La défense, composée de plus de 70 avocats, est intervenue pour souligner les irrégularités procédurales qui ont accompagné les poursuites depuis le début et l'incapacité des autorités à prouver un quelconque crime à l'encontre de M. Bhiri. Ils ont souligné que les autorités n'ont pas prouvé que M. Bhiri, qui a été victime d'un enlèvement et d'une disparition forcée, a commis un crime sur la base d'une déclaration de sécurité publique fondée sur la loi d'urgence de la fin de l'année 2021. Les autorités n'ont pas non plus prouvé que M. Bhiri avait porté atteinte à la sécurité de l'État dans cette nouvelle affaire.
A son tour, la Chambre criminelle du Tribunal de première instance de Tunis a décidé de se saisir du dossier, fixant la date de la prochaine session afin d'examiner les différentes requêtes soumises par son équipe de défense.
L'activisme d'Alkarama
Les autorités tunisiennes avaient arrêté M. Bhiri le 31 décembre 2021 avant de le libérer le 7 mars 2022 au soir après 67 jours de détention. Suite à son arrestation, Alkarama et l'Association des victimes de la torture en Tunisie s'étaient adressées aux experts des Nations Unies au sujet de son cas. M. Bhiri a passé la majeure partie de sa précédente détention arbitraire à l'hôpital de Bizerte sans qu'aucune charge ne soit retenue contre lui. Il a été libéré après la détérioration de son état de santé, avant d'être arrêté à nouveau le 13 février 2023. Il est toujours en détention depuis ce jour.

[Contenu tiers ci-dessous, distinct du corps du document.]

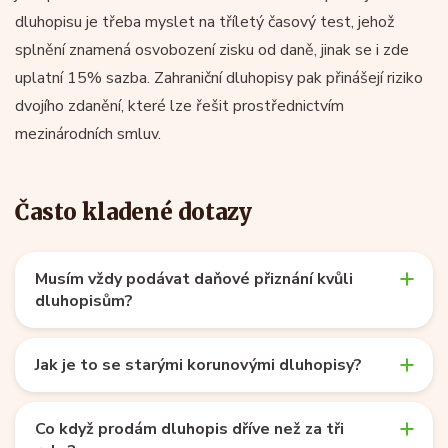
dluhopisu je třeba myslet na tříletý časový test, jehož
splnění znamená osvobození zisku od daně, jinak se i zde
uplatní 15% sazba. Zahraniční dluhopisy pak přinášejí riziko
dvojího zdanění, které lze řešit prostřednictvím
mezinárodních smluv.
Často kladené dotazy
Musím vždy podávat daňové přiznání kvůli
dluhopisům?
Jak je to se starými korunovými dluhopisy?
Co když prodám dluhopis dříve než za tři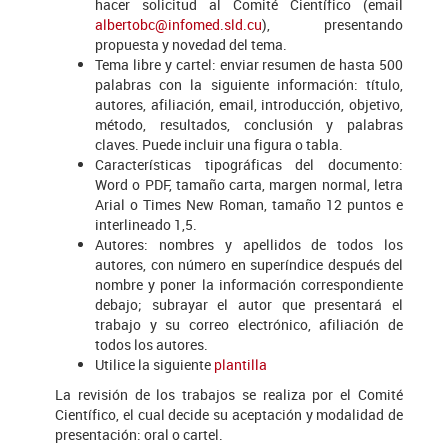
hacer solicitud al Comité Científico (email
albertobc@infomed.sld.cu
), presentando
propuesta y novedad del tema.
Tema libre y cartel: enviar resumen de hasta 500
palabras con la siguiente información: título,
autores, afiliación, email, introducción, objetivo,
método, resultados, conclusión y palabras
claves. Puede incluir una figura o tabla.
Características tipográficas del documento:
Word o PDF, tamaño carta, margen normal, letra
Arial o Times New Roman, tamaño 12 puntos e
interlineado 1,5.
Autores: nombres y apellidos de todos los
autores, con número en superíndice después del
nombre y poner la información correspondiente
debajo; subrayar el autor que presentará el
trabajo y su correo electrónico, afiliación de
todos los autores.
Utilice la siguiente
plantilla
La revisión de los trabajos se realiza por el Comité
Científico, el cual decide su aceptación y modalidad de
presentación: oral o cartel.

Alkarama, l'Association des victimes de la torture en Tunisie (AVTT), Free Voice et l'Alliance pour la liberté et la dignité (AFD International) ont déposé le 6 janvier 2022 une plainte auprès du Rapporteur spécial des Nations Unies sur la torture concernant le cas de M. Bhiri, ainsi que de M. Fathi Beldi, ancien conseiller au ministère de l'Intérieur, pour avoir été victimes de traitements cruels, inhumains et dégradants lors de leur arrestation le 31 décembre 2021 par des membres des services de sécurité.

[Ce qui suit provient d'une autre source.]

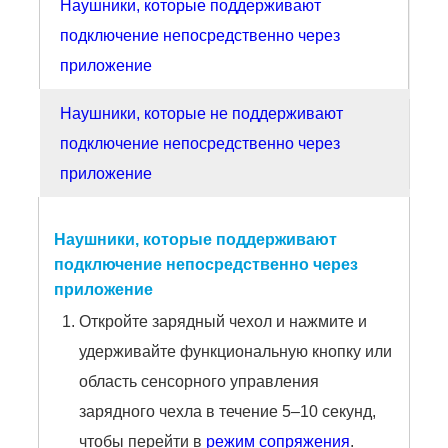
Наушники, которые поддерживают
подключение непосредственно через
приложение
Наушники, которые не поддерживают
подключение непосредственно через
приложение
Наушники, которые поддерживают
подключение непосредственно через
приложение
Откройте зарядный чехол и нажмите и
удерживайте функциональную кнопку или
область сенсорного управления
зарядного чехла в течение 5–10 секунд,
чтобы перейти в
режим сопряжения
.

Alkarama, l'Association des victimes de la torture en Tunisie (AVTT), Free Voice et l'Alliance pour la liberté et la dignité (AFD International) se sont adressées au Groupe de travail des Nations Unies sur la détention arbitraire (GTDA) au sujet de la situation des deux. Tous deux ont été arbitrairement assignés à résidence depuis leur arrestation violente le 31 décembre 2021 par des membres des services de sécurité.

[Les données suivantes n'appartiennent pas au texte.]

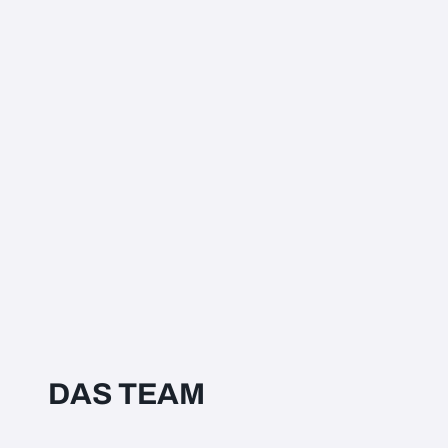
DAS TEAM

Un régime autoritaire et répressif
Le 25 juillet 2021, le président tunisien Kais Saied a limogé le Premier ministre, suspendu toutes les activités du Parlement et levé l'immunité des parlementaires sur la base d'une interprétation erronée de l'article 80 de la Constitution. En outre, et en violation de la Constitution, il a annoncé qu'il assumerait tous les pouvoirs exécutifs, législatifs et judiciaires avec l'aide du Premier ministre et des ministres qu'il nommerait personnellement.
Cette annonce a été suivie d'une série de violations des libertés individuelles et collectives, notamment d'arrestations arbitraires et d'assignations à résidence illégales de députés et de hauts fonctionnaires, y compris des juges et des hommes politiques. Les révocations par décrets présidentiels se sont également multipliées et se poursuivent depuis le 25 juillet 2021, touchant de nombreux hauts fonctionnaires administratifs et judiciaires, dont certains ont été assignés à résidence sur simple décision administrative.
M. Bhiri a passé sa vie à lutter contre la tyrannie politique dans son pays, et a donc été soumis à des arrestations par les autorités successives. Il a été arrêté en 1987 par le régime de Bourguiba, arrêté en 1990 sous le dictateur Zine El Abidine Ben Ali et enlevé le 31 décembre 2021 sous le régime de Kais Saied. Il est resté détenu pendant 67 jours au service des soins intensifs de l'hôpital Bougatfa de Bizerte.
Il a été arrêté à nouveau en février 2023 et reste en détention depuis.